= Bob Hunter (Ohio sportswriter) =

Robert E. (Bob) Hunter is a sports columnist for The Columbus Dispatch. He became a sportswriter for the Ohio newspaper in 1975, after working at The Journal-News of Hamilton, Ohio from 1972-75. He became a columnist at the Dispatch in 1993.

He is the author of Thurberville, a 2017 book about writer James Thurber and his hometown of Columbus, Ohio; Saint Woody, The History and Fanatcism of Ohio State Football (2012), A Historical Guidebook to Old Columbus, Finding the Past in the Present in Ohio's Capital City (2012), Chic (2008) and Buckeye Basketball (1981) and is listed as co-author with Wilbur Snypp in an updated edition of The Buckeyes, A Story of Ohio State Football (1982).

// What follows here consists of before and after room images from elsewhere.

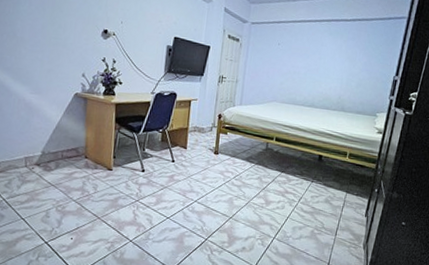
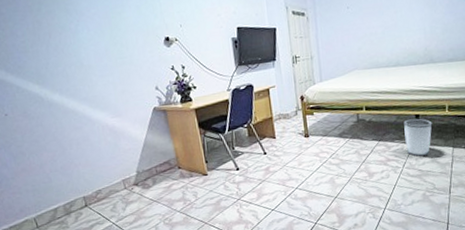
wastebasket: none [304,157,333,196] -> present [404,118,432,157]

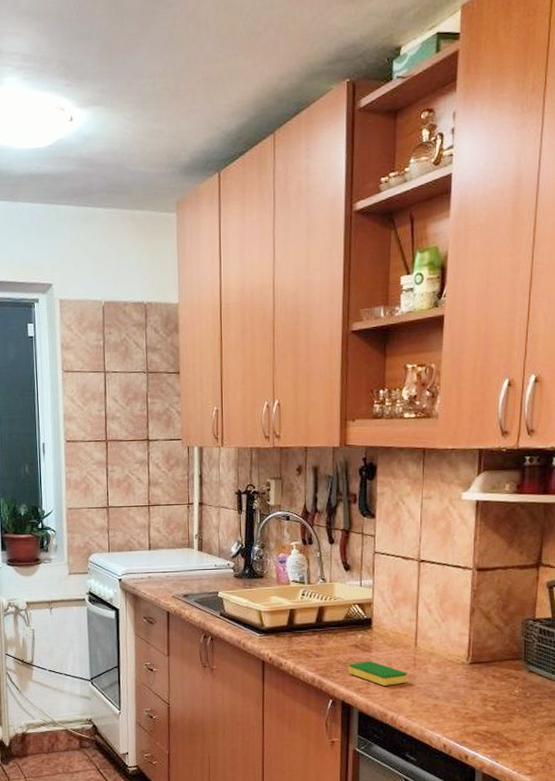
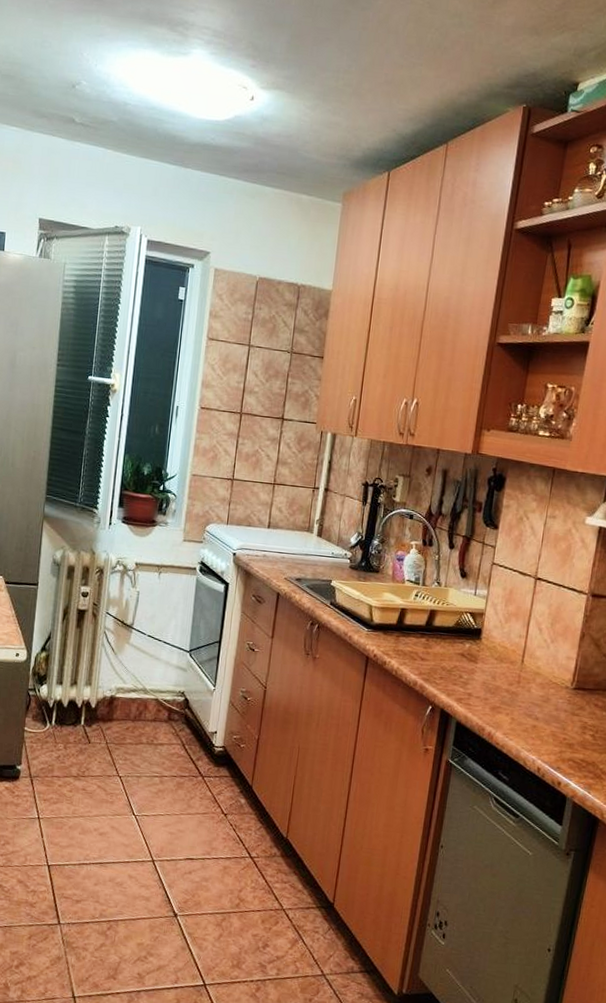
dish sponge: present [349,660,408,686] -> none [452,671,511,700]

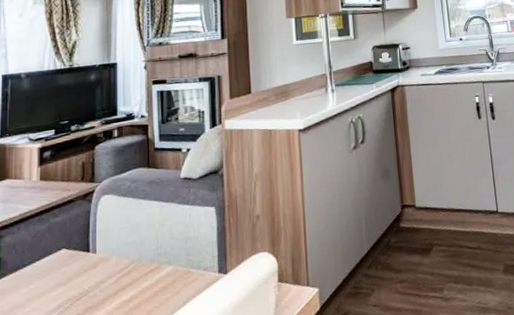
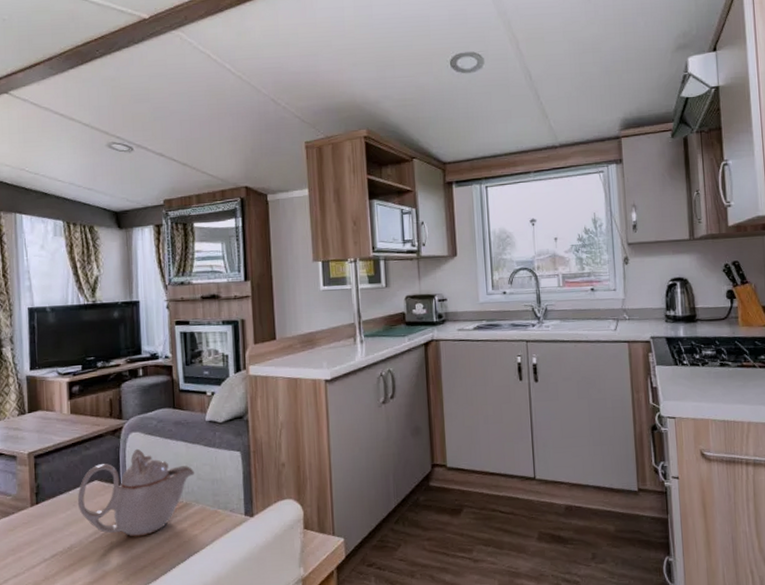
teapot: none [42,211,168,307] -> present [77,448,195,537]

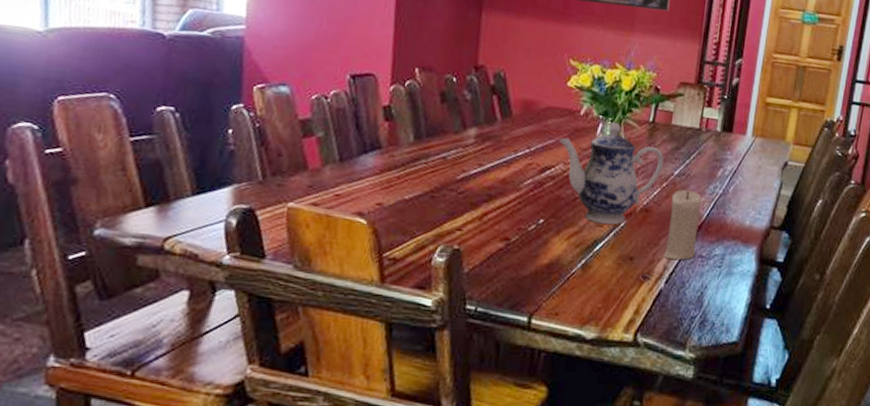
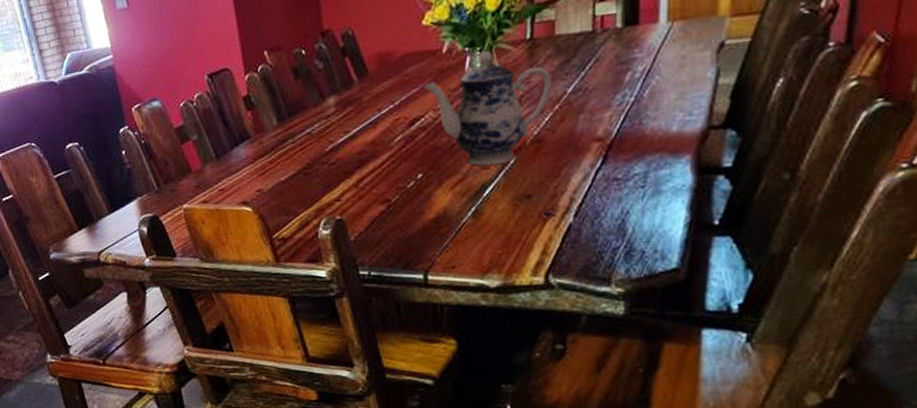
candle: present [662,190,702,261] -> none [566,106,609,190]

He has also authored three children's titles: The Signal-Callers, Great Pro Running Backs, and Baseball's Best Sluggers (all 1979). He joined the Baseball Writers' Association of America in 1983 and served as secretary of the Cincinnati chapter of the BBWAA from 1993 to 2016. He has also been a member of the Board of Trustees of the Columbus Historical Society since 2011. He is a native of Hamilton, Ohio, and is a graduate of Ohio University. In a Columbus Dispatch article on November 13, 2000 he criticized the "curious system" that somehow landed Bill Belichick another head coaching position during his first season with the Patriots.